Sunday, July 16, 2006

Better praying through chemistry?

I couldn't help smiling when I heard about about some research out of Johns Hopkins University that's been in the news this past week, namely that psilocybin, the active ingredient in hallucinogen mushrooms, can induce spiritual experiences. Wait a minute, guys, didn't anybody check the file on the Sixties? I mean, Timothy Leary may be dead and all, but didn't we already know that?

To be serious, this study was supposed to be significant for two reasons, the first being that research in this area had pretty much shut down since the Sixties, thanks largely to the bad rep it got from association with old Tim, and the second being that these current researchers are the first to apply rigorous scientific standards to this work. The results, says Roland Griffiths, the study's lead researcher, show that "under very defined conditions, with careful preparation, you can safely and fairly reliably occasion what's called a primary mystical experience that may lead to positive changes in a person" lasting long after the mushroom trip is over.

According to the Hopkins press release describing the study:

More than 60 percent of subjects described the effects of psilocybin in ways that met criteria for a “full mystical experience” as measured by established psychological scales. One third said the experience was the single most spiritually significant of their lifetimes; and more than two-thirds rated it among their five most meaningful and spiritually significant. Griffiths says subjects liken it to the importance of the birth of their first child or the death of a parent.

Two months later, 79 percent of subjects reported moderately or greatly increased well-being or life satisfaction compared with those given a placebo at the same test session. A majority said their mood, attitudes and behaviors had changed for the better. Structured interviews with family members, friends and co-workers generally confirmed the subjects' remarks. Results of a year-long followup are being readied for publication.

Interesting stuff, this, though I must admit that I do find it somewhat troubling. Maybe I'm just jealous; I have a little experience in this area myself (I'm a child of that era, remember) and while we certainly had fun, I can't say I remember anything profoundly mystical coming out of those adventures. Beyond that, I don't like wondering if subsequent experiences when I felt especially close to God were really just a matter of brain chemistry. Again according to the Hopkins press release, "The agent, a plant alkaloid called psilocybin, mimics the effect of serotonin on brain receptors--as do some other hallucinogens--but precisely where in the brain and in what manner are unknown."

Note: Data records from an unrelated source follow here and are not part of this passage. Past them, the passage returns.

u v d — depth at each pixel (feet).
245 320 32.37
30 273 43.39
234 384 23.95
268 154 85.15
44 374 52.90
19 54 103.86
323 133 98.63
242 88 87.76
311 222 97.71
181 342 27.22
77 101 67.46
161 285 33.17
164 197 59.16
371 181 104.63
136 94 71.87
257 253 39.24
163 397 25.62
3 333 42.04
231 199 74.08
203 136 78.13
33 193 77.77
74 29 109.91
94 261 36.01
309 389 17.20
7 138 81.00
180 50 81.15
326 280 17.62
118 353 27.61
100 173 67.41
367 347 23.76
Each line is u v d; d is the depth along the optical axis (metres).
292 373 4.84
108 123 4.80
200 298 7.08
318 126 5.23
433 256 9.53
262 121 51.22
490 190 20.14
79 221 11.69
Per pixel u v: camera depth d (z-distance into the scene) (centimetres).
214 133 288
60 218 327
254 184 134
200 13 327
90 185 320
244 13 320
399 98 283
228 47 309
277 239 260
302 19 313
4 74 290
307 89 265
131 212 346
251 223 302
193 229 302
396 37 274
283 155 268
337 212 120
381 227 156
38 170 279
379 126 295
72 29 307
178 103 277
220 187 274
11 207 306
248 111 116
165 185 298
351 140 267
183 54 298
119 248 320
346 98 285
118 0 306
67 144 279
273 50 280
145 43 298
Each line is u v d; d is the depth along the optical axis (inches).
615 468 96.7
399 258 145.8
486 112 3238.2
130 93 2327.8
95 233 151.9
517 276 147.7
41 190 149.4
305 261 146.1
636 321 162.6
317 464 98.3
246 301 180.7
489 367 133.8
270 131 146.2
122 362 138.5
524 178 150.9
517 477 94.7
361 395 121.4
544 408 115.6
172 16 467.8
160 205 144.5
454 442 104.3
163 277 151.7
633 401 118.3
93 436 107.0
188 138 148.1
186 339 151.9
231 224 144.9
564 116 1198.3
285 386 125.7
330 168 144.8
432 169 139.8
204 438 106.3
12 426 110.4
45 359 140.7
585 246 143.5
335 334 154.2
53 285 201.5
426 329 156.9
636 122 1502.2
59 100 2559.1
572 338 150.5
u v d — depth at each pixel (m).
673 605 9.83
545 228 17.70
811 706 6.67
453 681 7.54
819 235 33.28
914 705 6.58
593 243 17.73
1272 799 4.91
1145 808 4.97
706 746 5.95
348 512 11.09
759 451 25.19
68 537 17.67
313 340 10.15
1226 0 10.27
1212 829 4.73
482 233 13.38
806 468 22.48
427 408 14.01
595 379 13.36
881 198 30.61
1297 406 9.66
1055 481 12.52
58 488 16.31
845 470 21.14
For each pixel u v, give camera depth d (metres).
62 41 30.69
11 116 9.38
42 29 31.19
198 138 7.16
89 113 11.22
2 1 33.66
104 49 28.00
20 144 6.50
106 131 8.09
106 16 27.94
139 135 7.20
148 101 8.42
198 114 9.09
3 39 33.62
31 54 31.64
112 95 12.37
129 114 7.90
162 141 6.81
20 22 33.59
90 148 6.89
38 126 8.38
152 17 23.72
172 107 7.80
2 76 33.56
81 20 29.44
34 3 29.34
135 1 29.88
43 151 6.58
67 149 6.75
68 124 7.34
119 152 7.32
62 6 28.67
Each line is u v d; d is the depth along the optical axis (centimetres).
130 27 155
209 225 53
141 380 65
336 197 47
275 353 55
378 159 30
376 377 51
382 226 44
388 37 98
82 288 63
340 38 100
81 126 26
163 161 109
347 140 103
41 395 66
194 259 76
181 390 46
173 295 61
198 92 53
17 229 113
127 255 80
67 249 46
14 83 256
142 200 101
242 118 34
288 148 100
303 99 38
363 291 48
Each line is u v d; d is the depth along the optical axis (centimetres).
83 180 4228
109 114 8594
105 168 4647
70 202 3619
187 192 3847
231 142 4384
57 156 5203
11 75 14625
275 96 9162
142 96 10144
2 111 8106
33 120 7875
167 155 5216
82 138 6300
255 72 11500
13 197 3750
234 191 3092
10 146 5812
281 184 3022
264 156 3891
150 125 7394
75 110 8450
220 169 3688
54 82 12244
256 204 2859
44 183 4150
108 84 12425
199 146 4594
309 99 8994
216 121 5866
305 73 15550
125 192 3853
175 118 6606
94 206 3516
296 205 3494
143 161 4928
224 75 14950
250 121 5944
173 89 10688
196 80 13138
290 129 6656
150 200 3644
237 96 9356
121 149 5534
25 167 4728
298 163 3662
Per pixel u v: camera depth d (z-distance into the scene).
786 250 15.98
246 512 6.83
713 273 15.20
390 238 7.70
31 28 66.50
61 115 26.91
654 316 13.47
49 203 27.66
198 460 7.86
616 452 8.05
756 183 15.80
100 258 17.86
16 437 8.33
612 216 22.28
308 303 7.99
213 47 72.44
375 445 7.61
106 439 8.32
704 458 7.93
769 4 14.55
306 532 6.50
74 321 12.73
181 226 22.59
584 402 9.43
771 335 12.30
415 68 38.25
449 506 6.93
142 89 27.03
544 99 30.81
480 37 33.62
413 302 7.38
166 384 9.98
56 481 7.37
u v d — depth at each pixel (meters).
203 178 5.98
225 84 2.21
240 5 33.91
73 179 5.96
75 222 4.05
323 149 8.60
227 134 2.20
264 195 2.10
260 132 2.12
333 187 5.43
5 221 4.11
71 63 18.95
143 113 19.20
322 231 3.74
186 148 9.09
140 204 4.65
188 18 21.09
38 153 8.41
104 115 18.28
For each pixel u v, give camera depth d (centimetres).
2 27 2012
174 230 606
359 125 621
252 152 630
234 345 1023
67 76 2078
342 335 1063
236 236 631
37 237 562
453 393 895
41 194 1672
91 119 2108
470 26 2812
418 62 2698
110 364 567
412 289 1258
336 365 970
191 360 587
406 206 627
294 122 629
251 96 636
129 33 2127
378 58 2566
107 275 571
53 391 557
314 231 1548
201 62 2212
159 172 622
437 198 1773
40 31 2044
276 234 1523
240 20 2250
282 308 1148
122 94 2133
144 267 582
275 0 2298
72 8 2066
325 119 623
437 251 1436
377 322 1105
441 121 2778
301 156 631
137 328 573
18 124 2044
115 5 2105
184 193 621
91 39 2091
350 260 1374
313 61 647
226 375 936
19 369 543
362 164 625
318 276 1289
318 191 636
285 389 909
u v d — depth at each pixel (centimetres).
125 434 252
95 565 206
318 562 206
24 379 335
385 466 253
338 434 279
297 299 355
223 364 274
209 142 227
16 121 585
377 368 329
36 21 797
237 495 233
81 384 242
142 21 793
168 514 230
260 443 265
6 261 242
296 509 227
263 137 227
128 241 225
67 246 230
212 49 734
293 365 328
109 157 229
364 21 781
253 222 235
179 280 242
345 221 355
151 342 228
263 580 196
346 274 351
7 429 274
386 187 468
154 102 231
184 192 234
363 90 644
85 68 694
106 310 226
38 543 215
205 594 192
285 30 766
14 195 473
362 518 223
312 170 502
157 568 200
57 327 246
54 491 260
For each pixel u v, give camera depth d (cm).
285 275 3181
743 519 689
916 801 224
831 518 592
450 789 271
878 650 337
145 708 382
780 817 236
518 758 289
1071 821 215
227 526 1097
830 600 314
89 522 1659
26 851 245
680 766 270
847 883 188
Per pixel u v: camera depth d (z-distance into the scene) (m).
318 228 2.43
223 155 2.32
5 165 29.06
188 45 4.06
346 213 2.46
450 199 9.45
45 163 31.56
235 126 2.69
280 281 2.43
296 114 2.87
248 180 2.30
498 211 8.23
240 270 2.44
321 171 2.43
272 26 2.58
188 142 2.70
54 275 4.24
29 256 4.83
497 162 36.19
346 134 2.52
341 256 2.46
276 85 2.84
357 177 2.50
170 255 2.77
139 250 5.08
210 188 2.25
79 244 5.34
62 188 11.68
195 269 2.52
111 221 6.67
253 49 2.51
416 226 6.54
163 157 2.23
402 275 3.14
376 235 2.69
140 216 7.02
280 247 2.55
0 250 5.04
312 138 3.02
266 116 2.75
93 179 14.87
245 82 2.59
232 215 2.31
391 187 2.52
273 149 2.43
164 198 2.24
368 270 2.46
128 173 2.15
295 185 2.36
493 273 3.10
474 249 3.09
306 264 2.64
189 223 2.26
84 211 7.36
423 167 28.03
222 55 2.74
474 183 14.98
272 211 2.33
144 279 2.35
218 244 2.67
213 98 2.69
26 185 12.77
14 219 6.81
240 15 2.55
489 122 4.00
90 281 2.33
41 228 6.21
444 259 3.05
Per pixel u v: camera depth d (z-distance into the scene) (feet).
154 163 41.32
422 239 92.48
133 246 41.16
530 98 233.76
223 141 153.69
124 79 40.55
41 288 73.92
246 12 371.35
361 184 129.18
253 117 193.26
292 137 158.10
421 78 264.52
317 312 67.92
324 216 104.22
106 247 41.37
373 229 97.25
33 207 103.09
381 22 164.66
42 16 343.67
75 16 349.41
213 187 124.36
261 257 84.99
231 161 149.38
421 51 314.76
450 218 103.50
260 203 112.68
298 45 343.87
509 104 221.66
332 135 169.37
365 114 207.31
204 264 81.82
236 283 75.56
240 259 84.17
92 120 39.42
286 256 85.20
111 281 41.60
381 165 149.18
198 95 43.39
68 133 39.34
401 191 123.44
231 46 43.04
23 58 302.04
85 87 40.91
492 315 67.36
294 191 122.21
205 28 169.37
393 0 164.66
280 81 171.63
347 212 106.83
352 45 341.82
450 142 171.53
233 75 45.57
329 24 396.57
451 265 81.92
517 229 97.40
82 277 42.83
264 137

Interestingly, those chosen to take part in the study were already spiritually active. "We felt that volunteers who had some engagement with prayer, meditation, churchgoing, or similar activities would be better equipped to understand and consolidate any mystical-type experiences they might have in the study," Griffiths says. In what I've read he doesn't indicate whether he believes in the "Beyond" his subjects experienced, but he does seem to say that just because the research subjects' experience of a "Beyond" was chemically induced, that doesn't have to mean that what they experienced isn't real.

In other news about new academic studies proving what we already knew, researchers at Princeton University have found that the link between wealth and happiness is illusory and mostly exaggerated. Didn't Jesus say something along those lines about two thousand years ago?

Final item, I went to Mass one day last week and noticed eleven women and four men in attendance, a slightly higher representation of men than we sometimes see. I checked out a Christian meditation group at the same church Monday evening, and there were approximately seven women and two men. Will someone please remind me why the men get to run this organization? Can anyone explain why the women let them?